Hotels also supply customers with electricity, water and often tv over cable network. They dispose of their customers trash and relay messages left for their customers. So they should have to register as power distributor, waterworks, cable network company, postal company and waste disposal contractor, right?
i dont think "Libertairians" think that devolving government to the local level is desirable they want a very small number of key competencies delivered by government (normaly things like defence) and I suspect that a real libertarian would do away with the individual "states" ability to do anything.
I have a Galaxy S, yesterday I had to give to my poor iPhone friend some internet by turning my Galaxy S into a wirless hub.
That would make me an ISP.
Does that mean I have to retain his emails for 8 years ?
TEA party crowd (though they are not exactly the same) favor a smaller government all the way around. Sure, there are some who, for instance, hate recreational drug use. However, as they favor less government, they don't want the government to restrict it.
What Tea Party figurehead has come out against government restrictions on drugs? Has any speaker at any Tea Party event even brought this up?
No.
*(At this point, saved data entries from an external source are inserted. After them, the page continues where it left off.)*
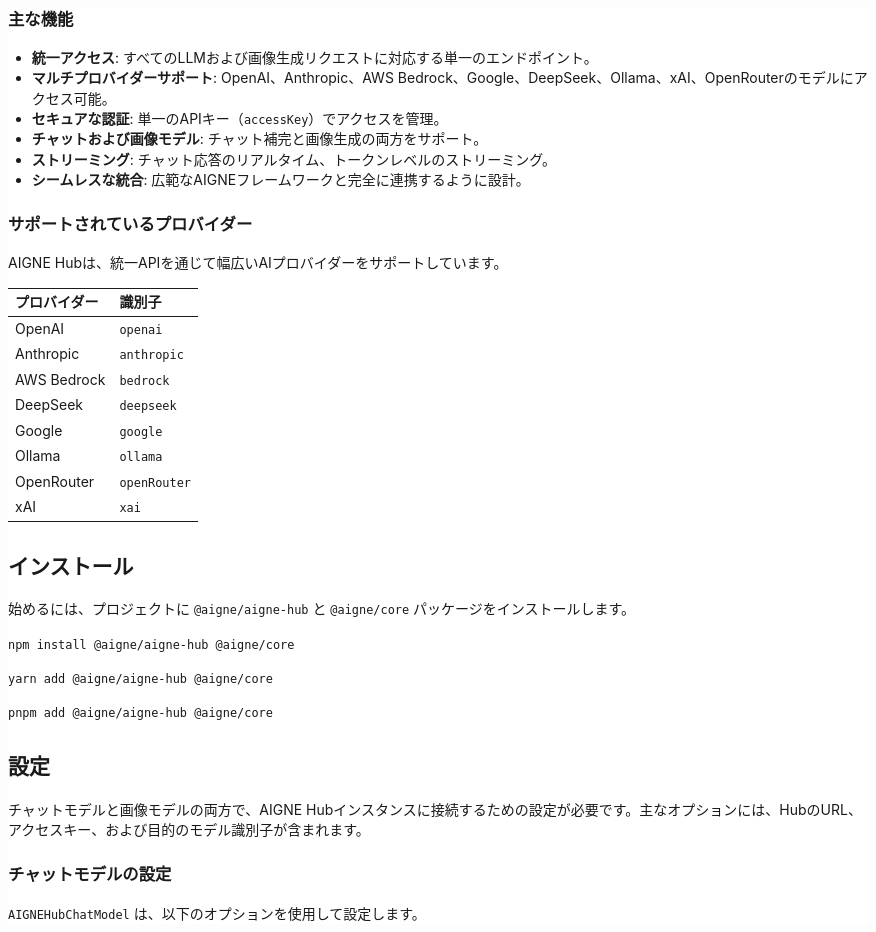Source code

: ### 主な機能

-   **統一アクセス**: すべてのLLMおよび画像生成リクエストに対応する単一のエンドポイント。
-   **マルチプロバイダーサポート**: OpenAI、Anthropic、AWS Bedrock、Google、DeepSeek、Ollama、xAI、OpenRouterのモデルにアクセス可能。
-   **セキュアな認証**: 単一のAPIキー（`accessKey`）でアクセスを管理。
-   **チャットおよび画像モデル**: チャット補完と画像生成の両方をサポート。
-   **ストリーミング**: チャット応答のリアルタイム、トークンレベルのストリーミング。
-   **シームレスな統合**: 広範なAIGNEフレームワークと完全に連携するように設計。

### サポートされているプロバイダー

AIGNE Hubは、統一APIを通じて幅広いAIプロバイダーをサポートしています。

| プロバイダー | 識別子 |
| :---------- | :------------ |
| OpenAI      | `openai`      |
| Anthropic   | `anthropic`   |
| AWS Bedrock | `bedrock`     |
| DeepSeek    | `deepseek`    |
| Google      | `google`      |
| Ollama      | `ollama`      |
| OpenRouter  | `openRouter`  |
| xAI         | `xai`         |

## インストール

始めるには、プロジェクトに `@aigne/aigne-hub` と `@aigne/core` パッケージをインストールします。

```bash npm install icon=logos:npm
npm install @aigne/aigne-hub @aigne/core
```

```bash yarn add icon=logos:yarn
yarn add @aigne/aigne-hub @aigne/core
```

```bash pnpm add icon=logos:pnpm
pnpm add @aigne/aigne-hub @aigne/core
```

## 設定

チャットモデルと画像モデルの両方で、AIGNE Hubインスタンスに接続するための設定が必要です。主なオプションには、HubのURL、アクセスキー、および目的のモデル識別子が含まれます。

### チャットモデルの設定

`AIGNEHubChatModel` は、以下のオプションを使用して設定します。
The Tea Partiers are only against government restrictions on rich white christian folk.
Give me Classic Slashdot or give me death!
Anarchy: oppresion by the strongest warrior or most charismatic gang leader. In other words, Libertarianism Lite.
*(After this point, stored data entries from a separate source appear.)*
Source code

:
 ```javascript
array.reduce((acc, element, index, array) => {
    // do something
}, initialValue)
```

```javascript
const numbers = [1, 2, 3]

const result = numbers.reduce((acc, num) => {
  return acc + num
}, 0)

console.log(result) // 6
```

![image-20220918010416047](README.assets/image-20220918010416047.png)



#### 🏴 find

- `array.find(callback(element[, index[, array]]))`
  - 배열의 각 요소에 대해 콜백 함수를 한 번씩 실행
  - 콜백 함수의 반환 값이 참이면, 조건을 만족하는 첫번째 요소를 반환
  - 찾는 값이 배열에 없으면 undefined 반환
Forget magic. Any technology distinguishable from divine power is insufficiently advanced.
Has any speaker at any Tea Party event even brought this up?
Very first hit on Google: http://www.youtube.com/watch?v=J-73xSqoq5s
My God, it's Full of Source!
OUTSIDE_IP=$(dig +short my.ip @outsideip.net)
I was in Paris recently and had to register with their ISP as a free WIFI user prior to being granted access to the Internet.
They claimed it was due to a recently passed law (and provided a link to the law but I chose not to follow up as it was easier to just register and move on rather than argue with anybody during my vacation).
How is a hotel different from a family sharing an internet connection? Like even when the kids and their friends sit down at the dinner table and study.
There are a couple issues stated but one of them involves sending spam. Since most spam is sent from compromised it seems to me that the purveyors of fragile operating systems need to have their feet held to the fire.
Some purveyors charge much more for a software update than they charged the OEM to install the fragile OS in the first place.
Obsolescence is not a license to extort more fees.
Truth is stranger than fiction, but it is because Fiction is obliged to stick to possibilities; Truth isn't. Mark Twain.